I feel awful. Okay. I just had to get that out there right from the beginning. I took an Introductory...Introductory, mind you...Pilates Mat class today. Good heavens! It kicked my butt! OMG! What would a real Pilates Mat class have been like? Introductory? Jeez...I'm lucky I survived.
All right, so I'm a little out of shape. Well, maybe a lot out of shape. But, who knew working on core strength was so hard? And, this was a class with mostly older women, and some of them were rockin' this stuff! I don't know how many years they've been at it, but, boy, am I behind. The instructor was definitely as old as I am and she was in GREAT shape. I'm jealous.
Half way through the class I was looking at the clock and willing the hands to move faster. My muscles had already turned to jelly and were in spasms and I was feeling nauseous. At the end I felt like I could barely walk straight. My only thought was to get into the pool and float in the water for a while to relax.
After I struggled into my swim suit, because even the effort of bending over and pulling it on was too much, I staggered out to the pool. Thank goodness there was a hand rail to help me navigate my way shakily down the stairs into the water. And, thank goodness again, that there was a styrofoam noodle perched on the edge of the pool just waiting for me to use it.

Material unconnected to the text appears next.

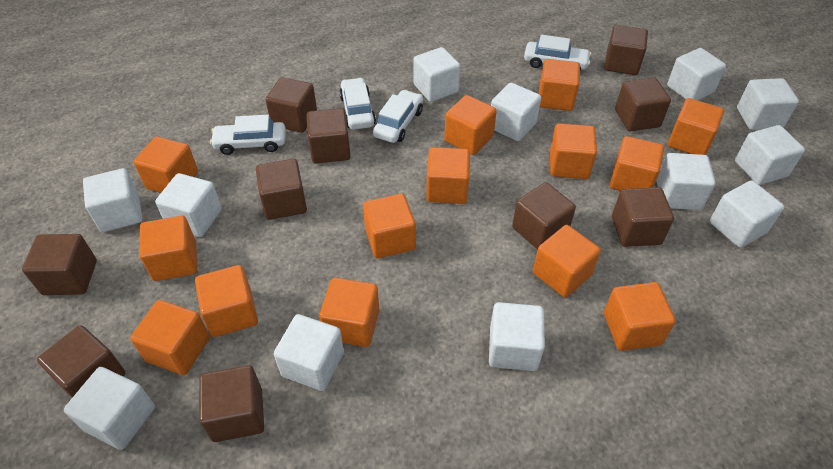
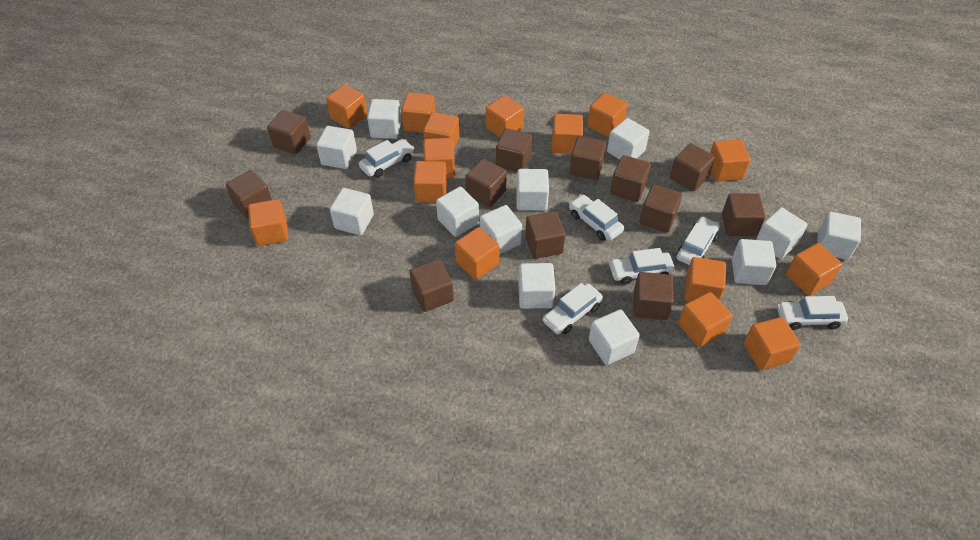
brown cube: 10 -> 12
orange cube: 14 -> 15
white car: 4 -> 6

The water was refreshing, but my muscles were so far past being usable at this point that even floating was beyond my capability. And, I literally felt like I might hurl at any moment.
I lasted about ten minutes in the pool before hauling myself back out and stumbling into the women's locker room. Thank heavens I'd chosen a locker close to the door. I managed to stand long enough to get my things out of the locker and then collapsed onto the bench. I miraculously managed to get my wet swim suit off and put my clothes on, although at one point, I did consider wrapping the towel around me and walking out naked.

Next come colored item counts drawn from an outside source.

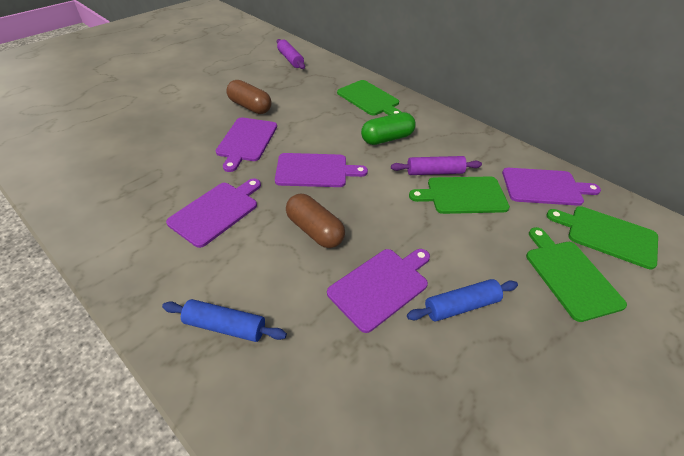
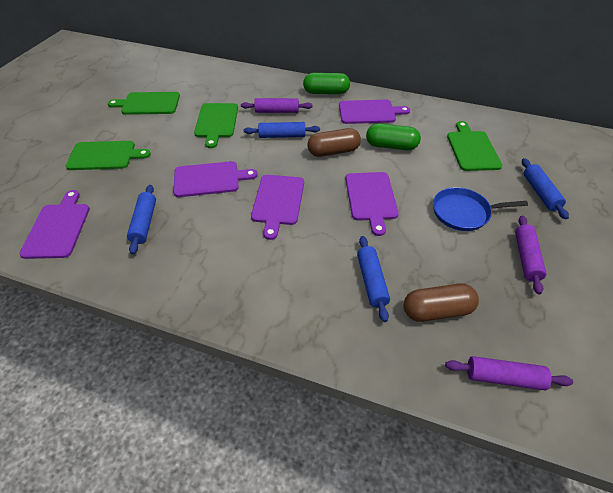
blue pan: 0 -> 1
blue rolling pin: 2 -> 4
green capsule: 1 -> 2
purple rolling pin: 2 -> 3

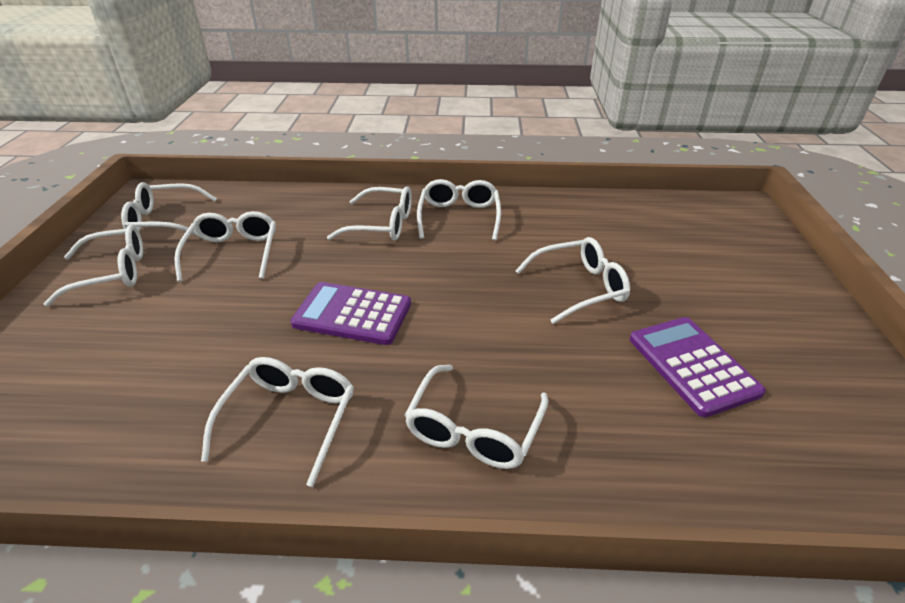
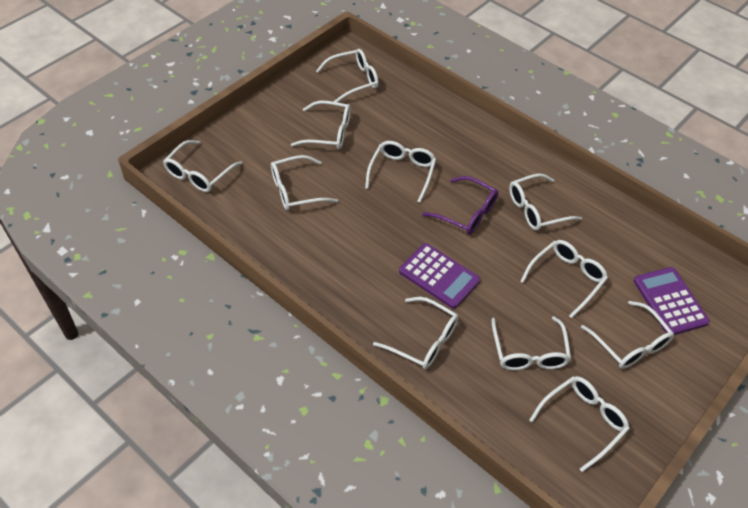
purple glasses: 0 -> 1
white glasses: 8 -> 11

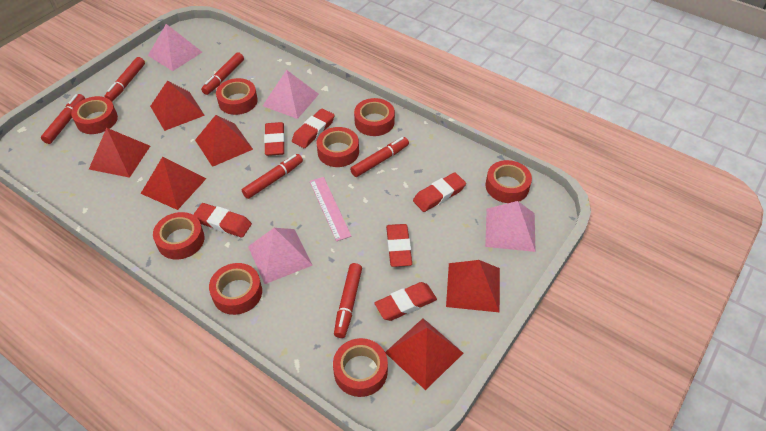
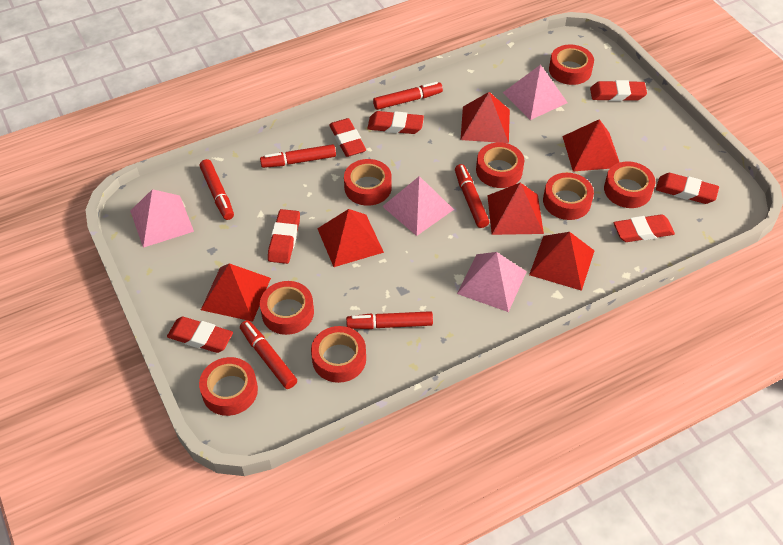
pink ruler: 1 -> 0
red eraser: 6 -> 7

You would have thought I'd been at sea for years the way I wobbled out of the gym. I managed to get almost all the way to my car, cursing under my breath the whole time, before someone tried talking to me. I was so focused on reaching the car that I didn't realize someone was actually addressing me at first. Then, this cheery voice cut through my haze with, "It looks like rain doesn't it?" What? Rain? Oh...yeah. Keep walking, Trudy. You can make it. It's only a few feet more. I open the door and throw my stuff onto the seat and sit down. Thank you, thank you, thank you.
I drive home counting the minutes and how many more turns I have to make to get to my driveway. Come on. Almost there. You're doing good. There...there...there's my driveway. The garage door goes up, I drive in, the garage door closes. Ahhhhh..... I'm home. I grab my things and go into the house and manage to hang up the wet things before I collapse onto the bed. I sleep for the next two hours like a dead person. I'm out. Hasta la vista. Gone.
Who knew exercise would be hazardous to your health? No wonder they ask for someone to notify in case of an emergency. I'm lucky I'm healthy as a horse with a very sturdy body and low blood pressure. But, I certainly pushed the envelope today. I'm hoping a few more times and it all might not seem so lethal. I knew I had a ways to go, but this is embarrassing.
Maybe it's huge denial, and I might wake up in the morning and realize that my muscles have gone on strike until further notice, but I'm planning to go to salsa class. The Pilates isn't fun, but it will be beneficial if I can will myself into staying with it. But, the salsa will be fun, which is what I'm more interested in. If I'm going to kill myself with the Pilates, I'm not going to miss the fun of salsa. So, one more time into the breach in the morning, for another shocking reality my body is still getting used to. Put on the music! Let's go! Ole!